> [Task directions]
Copy the listing below word for word, omitting the pictures.

> [Text extracted page by page]
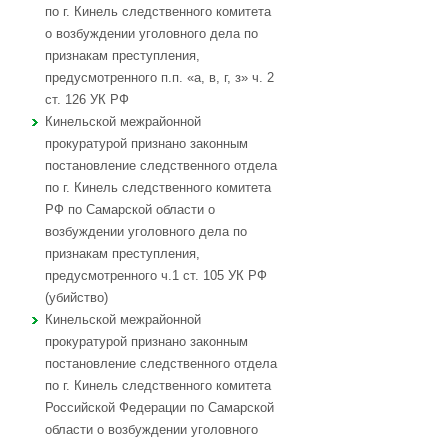
по г. Кинель следственного комитета
о возбуждении уголовного дела по
признакам преступления,
предусмотренного п.п. «а, в, г, з» ч. 2
ст. 126 УК РФ
Кинельской межрайонной
прокуратурой признано законным
постановление следственного отдела
по г. Кинель следственного комитета
РФ по Самарской области о
возбуждении уголовного дела по
признакам преступления,
предусмотренного ч.1 ст. 105 УК РФ
(убийство)
Кинельской межрайонной
прокуратурой признано законным
постановление следственного отдела
по г. Кинель следственного комитета
Российской Федерации по Самарской
области о возбуждении уголовного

> [Task response]
по г. Кинель следственного комитета
о возбуждении уголовного дела по
признакам преступления,
предусмотренного п.п. «а, в, г, з» ч. 2
ст. 126 УК РФ
Кинельской межрайонной
прокуратурой признано законным
постановление следственного отдела
по г. Кинель следственного комитета
РФ по Самарской области о
возбуждении уголовного дела по
признакам преступления,
предусмотренного ч.1 ст. 105 УК РФ
(убийство)
Кинельской межрайонной
прокуратурой признано законным
постановление следственного отдела
по г. Кинель следственного комитета
Российской Федерации по Самарской
области о возбуждении уголовного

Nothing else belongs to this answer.